Maxine’s window glided down. She fixed Lisa with an emerald gaze. ‘I never liked that prick,’ she said.

As the cab dissolved into the traffic, Lisa caught a glimpse of Ted’s profile in the shadows of the back seat. The unmistakable Trumperton nose. Gulping a buttery lump at the back of her throat she waved goodbye.

Back in the apartment, Lisa was sucked into a vacuum of loneliness. She turned James Taylor up loud and plunged into a frenzy of housework. The kids had left her study a mess. She dredged one of Ted’s socks out from under the sofa bed. For once it was hole-free. Someone was looking after him. As usual, Portia had stolen her shampoo and conditioner from the bathroom. Lisa wrote it off as a contribution to the starving artist of the family.

Once her study was looking half-civilised, she switched on her computer. The bullet points about Three Sisters: Emily glowered back at her. She had no hope of writing an entire book in three months. The first sentence was always the hardest. Her fingers hovered over the keyboard.

Then, in a cruel twist of what Portia would call irony, a deliveryman arrived with a sheath of freshly ironed shirts. Lisa didn’t have the energy to refuse them. Instead, she carried them numbly to the bedroom. As she hung the shirts in Jake’s side of the closet, she wondered whether they might herald his return. Perhaps he’d realised he’d made a terrible mistake, that he loved Lisa and wanted to come home. He’d promise to never see Cow Belle again.

She dug her phone out of her handbag. ‘Yr shirts r here,’ she typed, her fingers trembling.

She made a mug of coffee. James Taylor crooned ‘How Sweet It Is To Be Loved by You’. He’d moved on to ‘Fire and Rain’ by the time her phone buzzed to life. ‘Thx. Will come over.’

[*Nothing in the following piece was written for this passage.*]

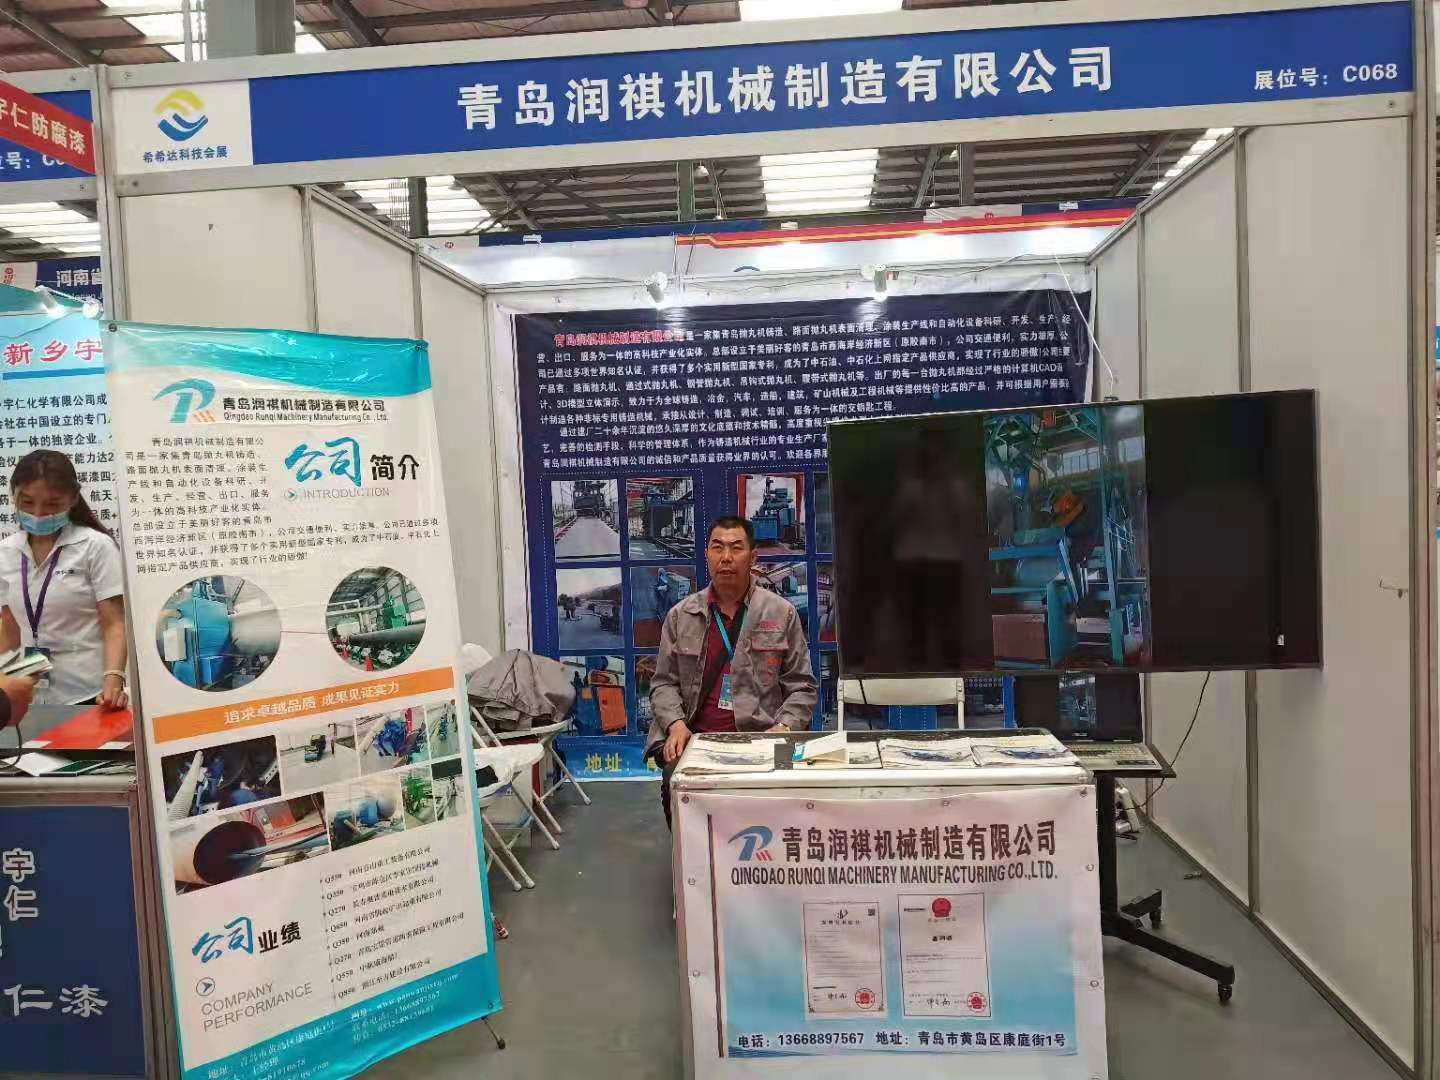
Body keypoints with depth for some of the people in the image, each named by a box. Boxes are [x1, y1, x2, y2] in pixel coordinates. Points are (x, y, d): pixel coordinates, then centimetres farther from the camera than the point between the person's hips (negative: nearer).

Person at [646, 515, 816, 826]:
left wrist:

Sure enough, towards evening there was a tap on the door. Lisa opened it a crack. Jake peered through like a naughty schoolboy. Why was he knocking when he had a key? They examined each other in silence. Lisa would take him back after a decent interval of punishment, of course. They had too much shared history.

‘Sorry,’ he muttered. ‘My shirts.’

‘Oh,’ she said, blood draining from her face.

‘You okay?’ he asked.

‘Of course.’ Her voice was as cold as a surgeon’s blade. ‘Just a minute.’ She left him fidgeting in the doorway while she collected the sheath.

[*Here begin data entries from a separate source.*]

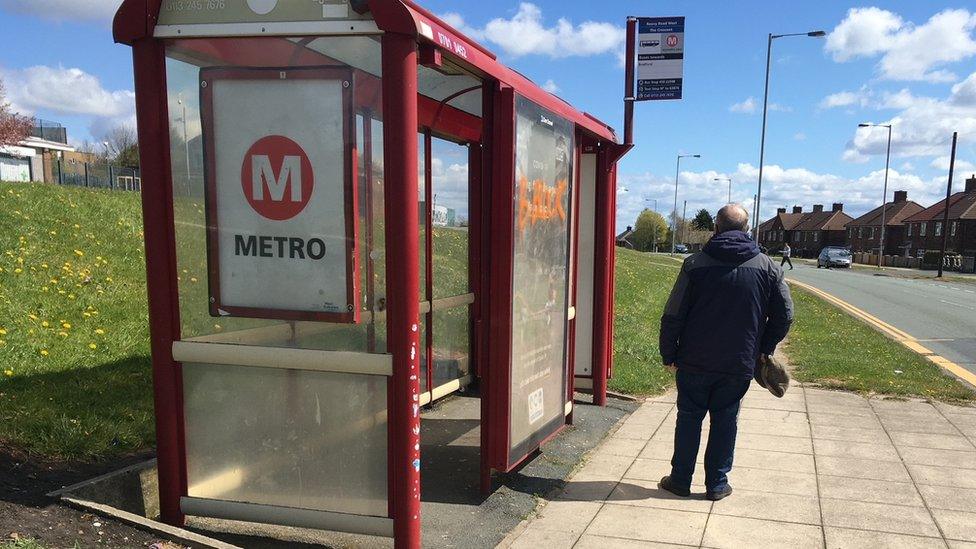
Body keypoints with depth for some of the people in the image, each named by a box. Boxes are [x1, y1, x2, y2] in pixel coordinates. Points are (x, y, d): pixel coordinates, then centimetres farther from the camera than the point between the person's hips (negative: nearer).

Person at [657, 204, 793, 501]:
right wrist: (763, 349, 14)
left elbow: (673, 316, -8)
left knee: (689, 418, 11)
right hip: (740, 365, 1)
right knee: (725, 421, 13)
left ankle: (680, 480, 20)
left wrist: (669, 354, 2)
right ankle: (717, 484, 20)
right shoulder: (767, 267, -1)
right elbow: (784, 316, 3)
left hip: (694, 362, -1)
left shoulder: (696, 264, -8)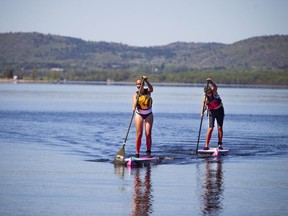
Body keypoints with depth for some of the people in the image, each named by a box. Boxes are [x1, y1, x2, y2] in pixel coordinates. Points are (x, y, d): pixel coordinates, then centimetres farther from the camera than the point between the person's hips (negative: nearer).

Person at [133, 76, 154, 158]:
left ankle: (148, 151, -2)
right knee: (139, 135, -7)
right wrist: (133, 108, -51)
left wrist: (146, 81, -44)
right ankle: (137, 153, -3)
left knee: (148, 134, -9)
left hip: (149, 115, 1)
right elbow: (134, 102, -29)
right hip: (139, 115, -1)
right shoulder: (136, 94, -10)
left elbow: (151, 88, -29)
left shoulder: (147, 91, -5)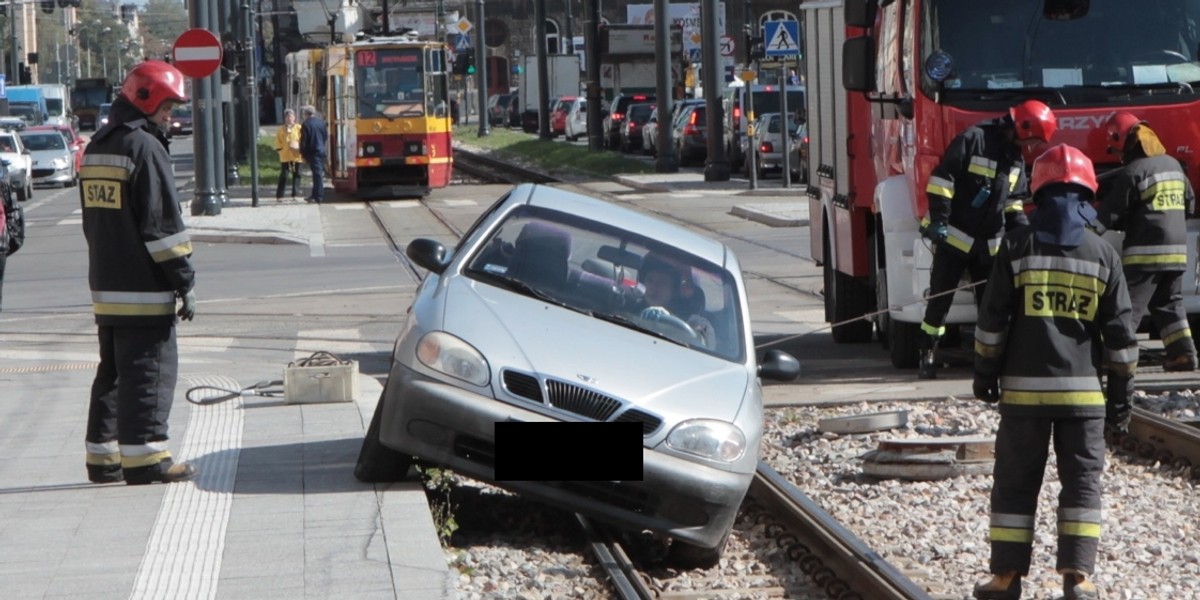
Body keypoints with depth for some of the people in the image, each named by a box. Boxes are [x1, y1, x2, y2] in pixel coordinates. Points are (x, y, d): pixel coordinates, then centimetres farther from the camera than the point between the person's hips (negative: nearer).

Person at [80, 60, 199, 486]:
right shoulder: (145, 148, -14)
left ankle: (103, 457, 16)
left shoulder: (96, 148, 15)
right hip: (144, 290, -9)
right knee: (149, 370, -5)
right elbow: (163, 223, -17)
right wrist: (184, 280, -13)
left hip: (105, 287, 9)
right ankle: (144, 457, -6)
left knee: (113, 370, 14)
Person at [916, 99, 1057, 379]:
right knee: (940, 300, -2)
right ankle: (927, 356, 5)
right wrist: (938, 220, -20)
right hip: (954, 236, -7)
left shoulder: (1015, 158, 11)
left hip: (990, 243, 7)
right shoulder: (973, 140, -14)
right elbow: (942, 178, -16)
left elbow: (1013, 202, 20)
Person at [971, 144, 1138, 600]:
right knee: (1082, 481, 6)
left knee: (1015, 482, 7)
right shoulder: (1102, 254, 1)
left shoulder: (1018, 246, -2)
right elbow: (1120, 331, 3)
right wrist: (1121, 391, 10)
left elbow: (992, 318, -2)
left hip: (1025, 386, -1)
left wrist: (985, 372, 8)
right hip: (1082, 390, 1)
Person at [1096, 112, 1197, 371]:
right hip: (1177, 249, 7)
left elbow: (1108, 217, -10)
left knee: (1128, 305, -6)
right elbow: (1189, 205, 22)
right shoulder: (1173, 165, 11)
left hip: (1145, 252, -7)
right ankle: (1183, 354, 10)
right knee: (1170, 304, 17)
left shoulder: (1131, 173, -13)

‘Let me know if you need anything,’ he said as she handed it to him.

What could she possibly need?

His forefinger was turning purple from the coat-hanger hooks cutting off the circulation.

Lisa knew what he wanted. If she exploded with rage again he could scurry away, confident she was a total witch. But she couldn’t do it.

Instead, she watched as the boiled egg of his bald patch disappeared down the hall towards the elevator. She noticed a white thread on his shoulder. Jake had a neurotic loathing of imperfection, and she was about to call after him. But that wasn’t her job. Not anymore. All Jake maintenance was over to Cow Belle. She could trim his ear hair, too.

The elevator doors sighed shut.

Lisa was officially and permanently alone.